[Items listed in a dataset]
* * *

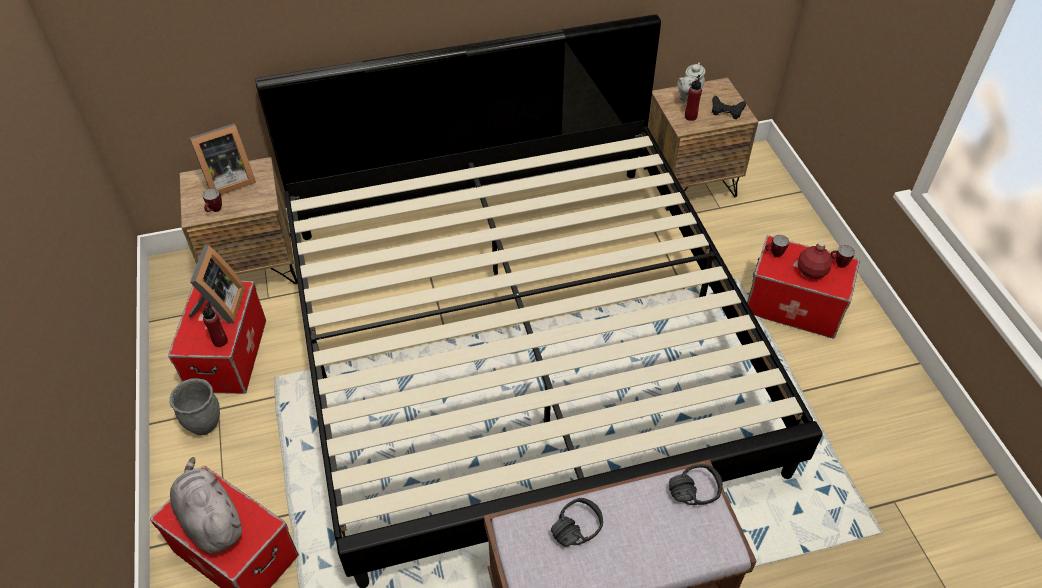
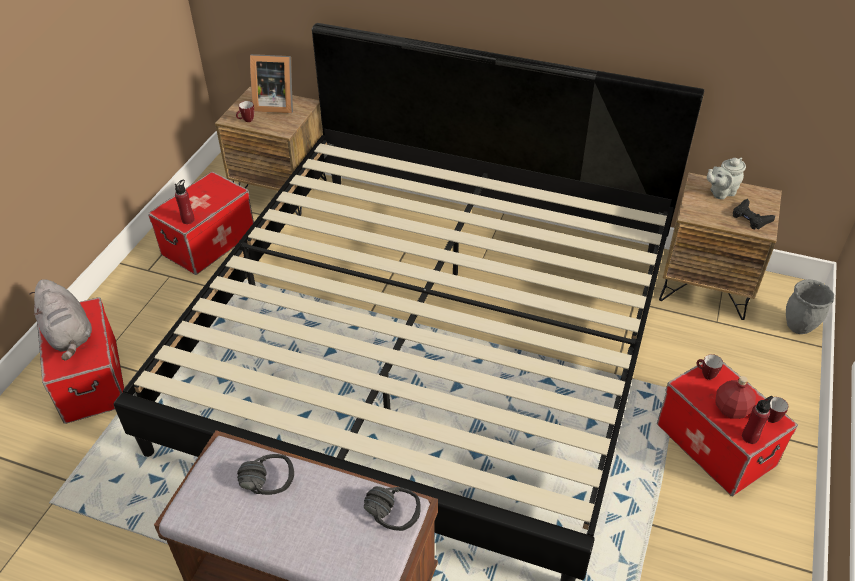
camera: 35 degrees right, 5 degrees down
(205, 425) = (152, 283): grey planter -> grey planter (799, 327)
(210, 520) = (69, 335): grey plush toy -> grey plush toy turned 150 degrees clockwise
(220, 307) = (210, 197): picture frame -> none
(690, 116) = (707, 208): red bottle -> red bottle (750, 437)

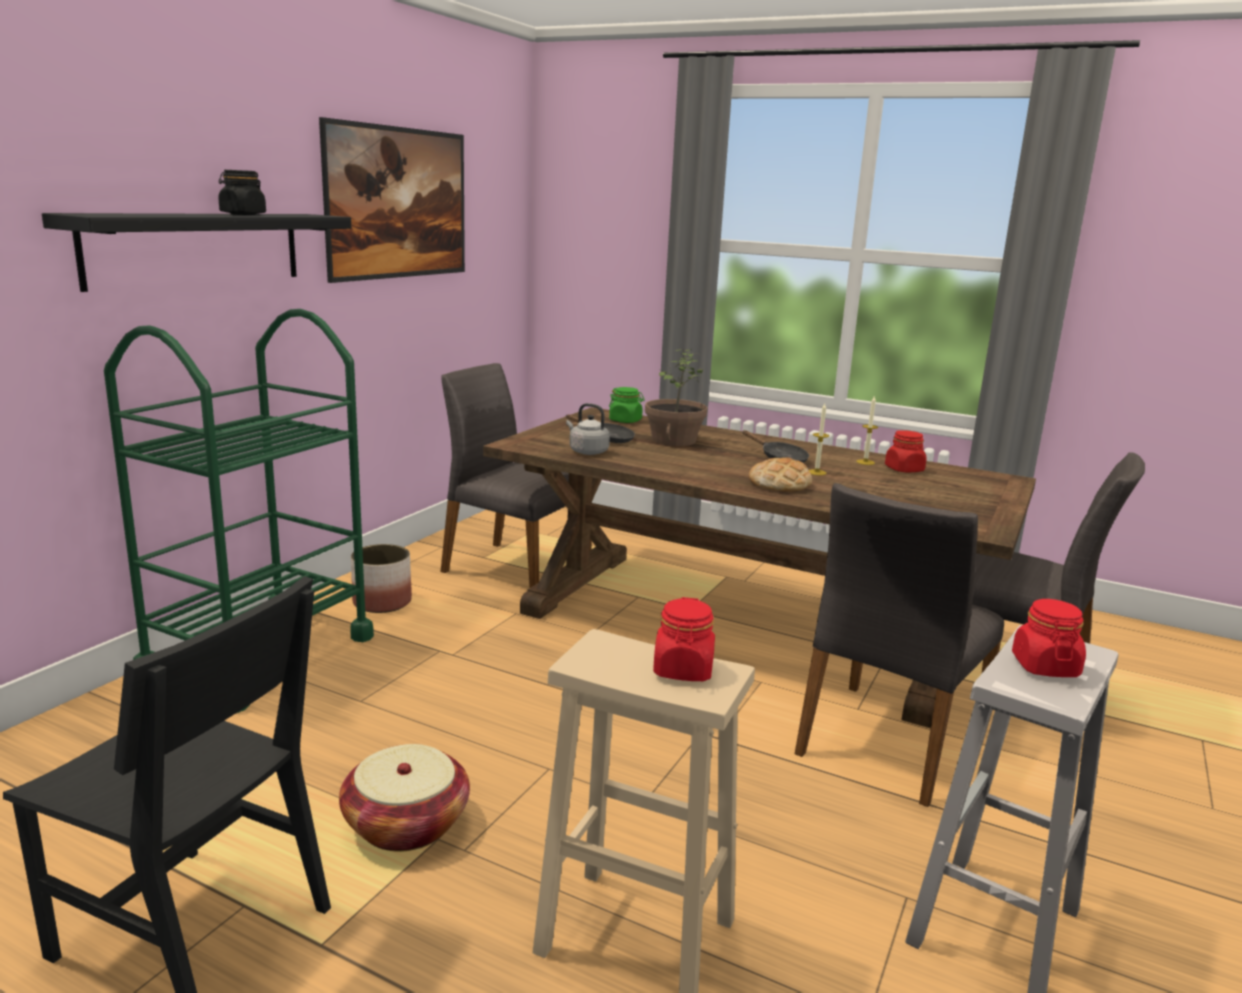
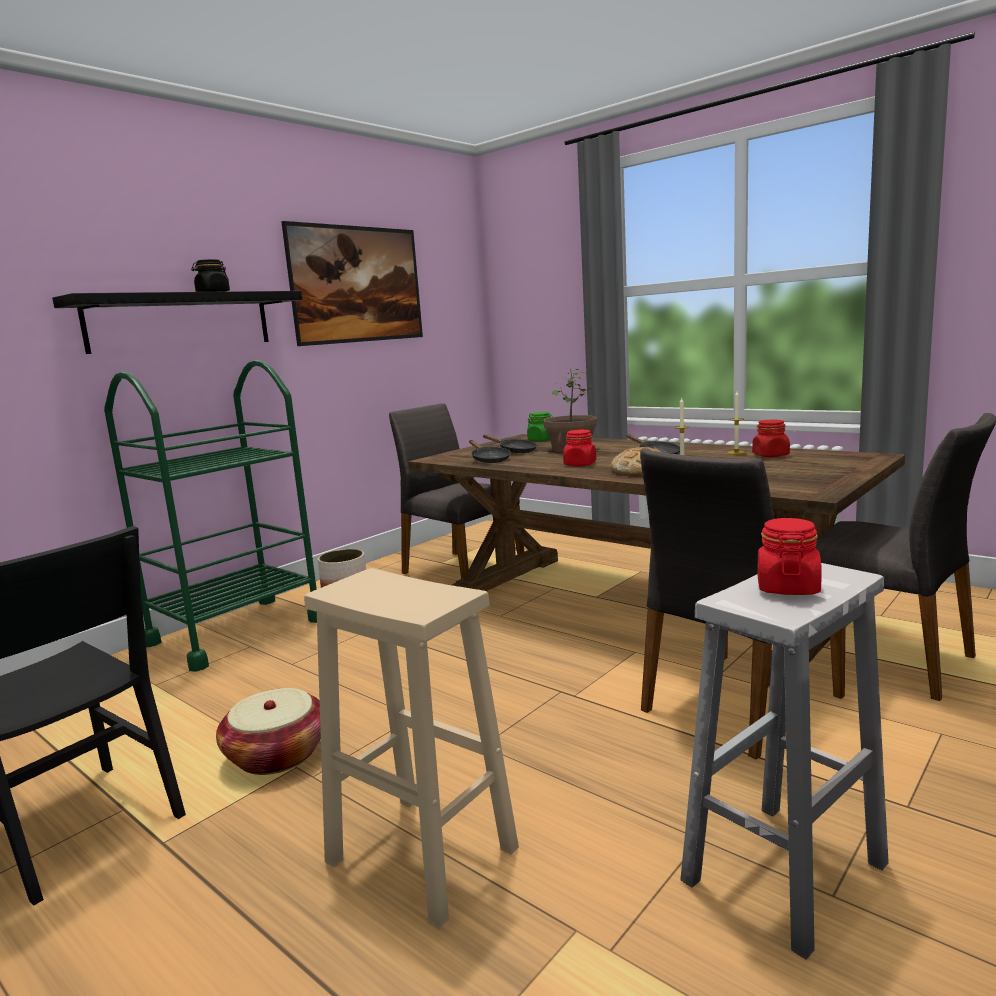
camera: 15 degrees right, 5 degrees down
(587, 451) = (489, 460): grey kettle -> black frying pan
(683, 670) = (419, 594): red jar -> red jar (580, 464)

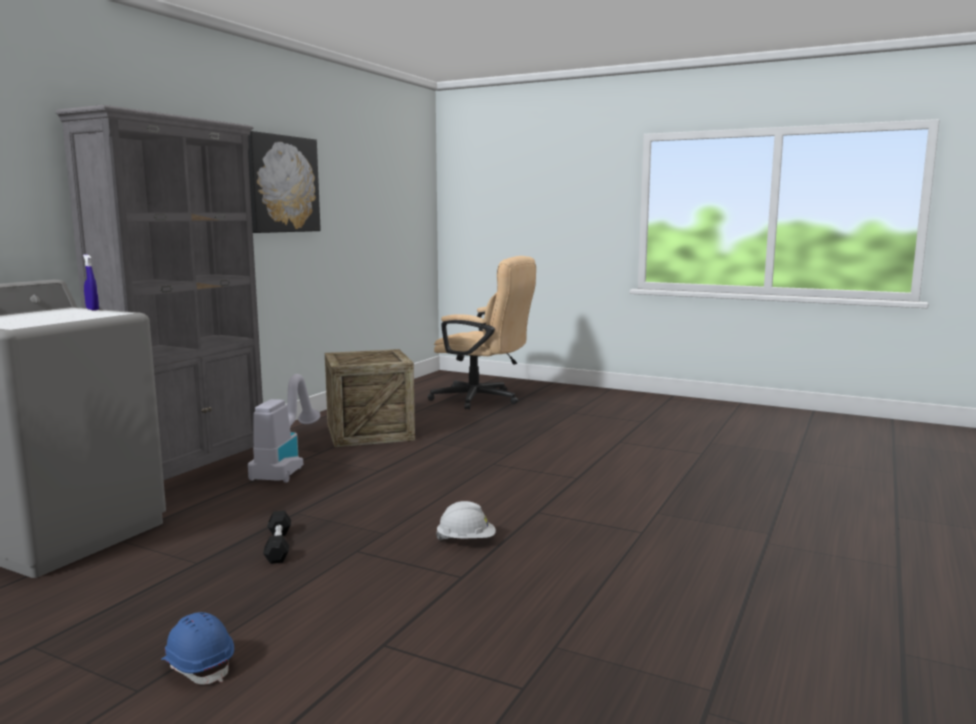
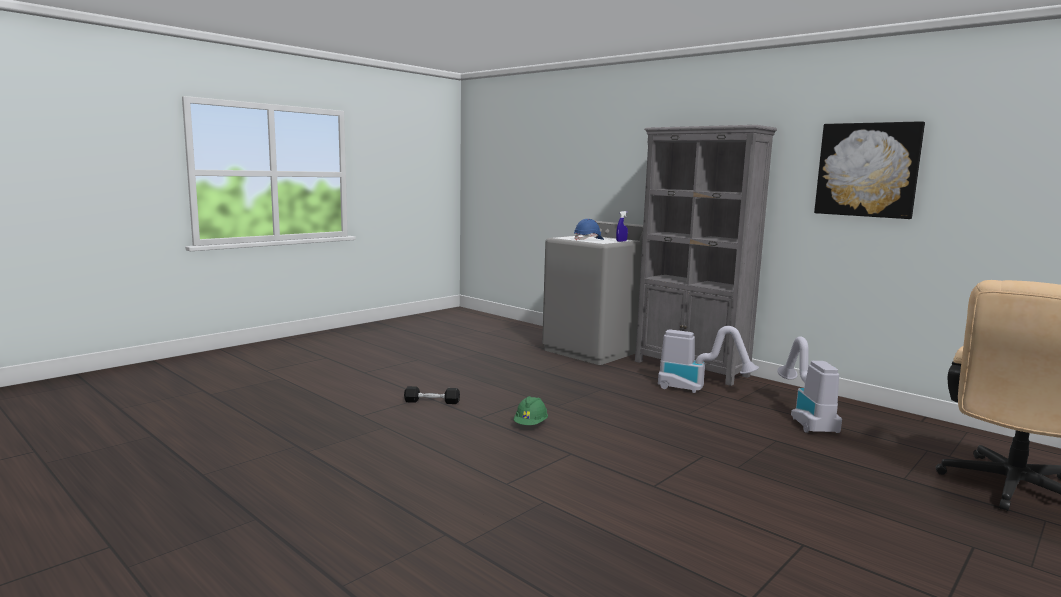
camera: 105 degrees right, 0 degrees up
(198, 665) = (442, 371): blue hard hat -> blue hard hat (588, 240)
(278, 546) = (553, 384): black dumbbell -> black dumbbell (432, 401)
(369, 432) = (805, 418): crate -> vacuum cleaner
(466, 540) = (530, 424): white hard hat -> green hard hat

* * *

INSTRUCTIONS TO FOLLOW: This task asks for the data above repeated exactly, without a single picture.

ANSWER TO THIS EXERCISE:
camera: 35 degrees right, 5 degrees down
(205, 425) = (152, 283): grey planter -> grey planter (799, 327)
(210, 520) = (69, 335): grey plush toy -> grey plush toy turned 150 degrees clockwise
(220, 307) = (210, 197): picture frame -> none
(690, 116) = (707, 208): red bottle -> red bottle (750, 437)

camera: 15 degrees right, 5 degrees down
(587, 451) = (489, 460): grey kettle -> black frying pan
(683, 670) = (419, 594): red jar -> red jar (580, 464)

camera: 105 degrees right, 0 degrees up
(198, 665) = (442, 371): blue hard hat -> blue hard hat (588, 240)
(278, 546) = (553, 384): black dumbbell -> black dumbbell (432, 401)
(369, 432) = (805, 418): crate -> vacuum cleaner
(466, 540) = (530, 424): white hard hat -> green hard hat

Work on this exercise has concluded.